## Supplied entries
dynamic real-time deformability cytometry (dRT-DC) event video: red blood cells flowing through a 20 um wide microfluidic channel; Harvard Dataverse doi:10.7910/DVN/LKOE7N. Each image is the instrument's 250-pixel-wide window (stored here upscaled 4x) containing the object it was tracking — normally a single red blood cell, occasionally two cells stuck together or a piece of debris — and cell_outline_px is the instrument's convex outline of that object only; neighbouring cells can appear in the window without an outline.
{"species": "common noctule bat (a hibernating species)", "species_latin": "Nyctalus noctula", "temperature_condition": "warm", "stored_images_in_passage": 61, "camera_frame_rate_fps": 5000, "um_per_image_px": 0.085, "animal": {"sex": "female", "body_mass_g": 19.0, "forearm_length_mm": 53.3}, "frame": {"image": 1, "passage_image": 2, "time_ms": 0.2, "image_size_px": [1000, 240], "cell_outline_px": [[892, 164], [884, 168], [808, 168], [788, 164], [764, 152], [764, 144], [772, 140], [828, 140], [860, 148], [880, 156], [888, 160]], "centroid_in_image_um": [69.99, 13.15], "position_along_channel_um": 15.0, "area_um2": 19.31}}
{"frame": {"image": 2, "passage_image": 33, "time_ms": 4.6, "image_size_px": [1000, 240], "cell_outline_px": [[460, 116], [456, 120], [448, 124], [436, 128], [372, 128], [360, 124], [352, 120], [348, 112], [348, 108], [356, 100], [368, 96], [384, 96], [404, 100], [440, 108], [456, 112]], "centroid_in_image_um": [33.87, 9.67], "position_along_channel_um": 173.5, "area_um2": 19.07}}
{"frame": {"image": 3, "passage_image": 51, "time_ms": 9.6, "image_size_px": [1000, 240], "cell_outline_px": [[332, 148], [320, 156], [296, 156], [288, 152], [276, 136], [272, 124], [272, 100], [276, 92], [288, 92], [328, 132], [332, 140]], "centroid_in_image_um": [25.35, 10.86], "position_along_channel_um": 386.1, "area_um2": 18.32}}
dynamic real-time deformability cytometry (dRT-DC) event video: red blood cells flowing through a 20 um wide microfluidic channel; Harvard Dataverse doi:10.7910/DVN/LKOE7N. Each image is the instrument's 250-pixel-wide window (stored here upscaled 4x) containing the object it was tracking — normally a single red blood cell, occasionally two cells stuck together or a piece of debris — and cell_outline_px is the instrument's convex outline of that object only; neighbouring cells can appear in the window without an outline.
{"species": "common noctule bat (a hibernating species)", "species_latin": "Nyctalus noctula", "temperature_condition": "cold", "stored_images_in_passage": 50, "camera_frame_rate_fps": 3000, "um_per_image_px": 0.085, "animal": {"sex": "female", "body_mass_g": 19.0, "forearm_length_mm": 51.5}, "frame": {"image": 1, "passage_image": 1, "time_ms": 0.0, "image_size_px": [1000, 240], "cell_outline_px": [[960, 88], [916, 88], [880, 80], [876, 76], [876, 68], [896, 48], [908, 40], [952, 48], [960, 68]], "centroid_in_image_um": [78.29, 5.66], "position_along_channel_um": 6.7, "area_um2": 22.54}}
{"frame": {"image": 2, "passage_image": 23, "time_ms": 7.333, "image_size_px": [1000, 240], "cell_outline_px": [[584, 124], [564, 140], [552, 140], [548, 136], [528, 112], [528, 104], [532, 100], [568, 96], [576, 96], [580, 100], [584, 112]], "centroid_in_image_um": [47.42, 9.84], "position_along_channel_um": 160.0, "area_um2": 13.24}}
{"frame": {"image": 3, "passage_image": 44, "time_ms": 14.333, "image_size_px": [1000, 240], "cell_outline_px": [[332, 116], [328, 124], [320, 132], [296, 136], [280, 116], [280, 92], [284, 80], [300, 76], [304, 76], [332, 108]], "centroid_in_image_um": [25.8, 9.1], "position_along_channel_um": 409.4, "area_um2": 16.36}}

## Prompt
Word for word, extract all the records.

## Written reply
dynamic real-time deformability cytometry (dRT-DC) event video: red blood cells flowing through a 20 um wide microfluidic channel; Harvard Dataverse doi:10.7910/DVN/LKOE7N. Each image is the instrument's 250-pixel-wide window (stored here upscaled 4x) containing the object it was tracking — normally a single red blood cell, occasionally two cells stuck together or a piece of debris — and cell_outline_px is the instrument's convex outline of that object only; neighbouring cells can appear in the window without an outline.
{"species": "common noctule bat (a hibernating species)", "species_latin": "Nyctalus noctula", "temperature_condition": "warm", "stored_images_in_passage": 61, "camera_frame_rate_fps": 5000, "um_per_image_px": 0.085, "animal": {"sex": "female", "body_mass_g": 19.0, "forearm_length_mm": 53.3}, "frame": {"image": 1, "passage_image": 2, "time_ms": 0.2, "image_size_px": [1000, 240], "cell_outline_px": [[892, 164], [884, 168], [808, 168], [788, 164], [764, 152], [764, 144], [772, 140], [828, 140], [860, 148], [880, 156], [888, 160]], "centroid_in_image_um": [69.99, 13.15], "position_along_channel_um": 15.0, "area_um2": 19.31}}
{"frame": {"image": 2, "passage_image": 33, "time_ms": 4.6, "image_size_px": [1000, 240], "cell_outline_px": [[460, 116], [456, 120], [448, 124], [436, 128], [372, 128], [360, 124], [352, 120], [348, 112], [348, 108], [356, 100], [368, 96], [384, 96], [404, 100], [440, 108], [456, 112]], "centroid_in_image_um": [33.87, 9.67], "position_along_channel_um": 173.5, "area_um2": 19.07}}
{"frame": {"image": 3, "passage_image": 51, "time_ms": 9.6, "image_size_px": [1000, 240], "cell_outline_px": [[332, 148], [320, 156], [296, 156], [288, 152], [276, 136], [272, 124], [272, 100], [276, 92], [288, 92], [328, 132], [332, 140]], "centroid_in_image_um": [25.35, 10.86], "position_along_channel_um": 386.1, "area_um2": 18.32}}
dynamic real-time deformability cytometry (dRT-DC) event video: red blood cells flowing through a 20 um wide microfluidic channel; Harvard Dataverse doi:10.7910/DVN/LKOE7N. Each image is the instrument's 250-pixel-wide window (stored here upscaled 4x) containing the object it was tracking — normally a single red blood cell, occasionally two cells stuck together or a piece of debris — and cell_outline_px is the instrument's convex outline of that object only; neighbouring cells can appear in the window without an outline.
{"species": "common noctule bat (a hibernating species)", "species_latin": "Nyctalus noctula", "temperature_condition": "cold", "stored_images_in_passage": 50, "camera_frame_rate_fps": 3000, "um_per_image_px": 0.085, "animal": {"sex": "female", "body_mass_g": 19.0, "forearm_length_mm": 51.5}, "frame": {"image": 1, "passage_image": 1, "time_ms": 0.0, "image_size_px": [1000, 240], "cell_outline_px": [[960, 88], [916, 88], [880, 80], [876, 76], [876, 68], [896, 48], [908, 40], [952, 48], [960, 68]], "centroid_in_image_um": [78.29, 5.66], "position_along_channel_um": 6.7, "area_um2": 22.54}}
{"frame": {"image": 2, "passage_image": 23, "time_ms": 7.333, "image_size_px": [1000, 240], "cell_outline_px": [[584, 124], [564, 140], [552, 140], [548, 136], [528, 112], [528, 104], [532, 100], [568, 96], [576, 96], [580, 100], [584, 112]], "centroid_in_image_um": [47.42, 9.84], "position_along_channel_um": 160.0, "area_um2": 13.24}}
{"frame": {"image": 3, "passage_image": 44, "time_ms": 14.333, "image_size_px": [1000, 240], "cell_outline_px": [[332, 116], [328, 124], [320, 132], [296, 136], [280, 116], [280, 92], [284, 80], [300, 76], [304, 76], [332, 108]], "centroid_in_image_um": [25.8, 9.1], "position_along_channel_um": 409.4, "area_um2": 16.36}}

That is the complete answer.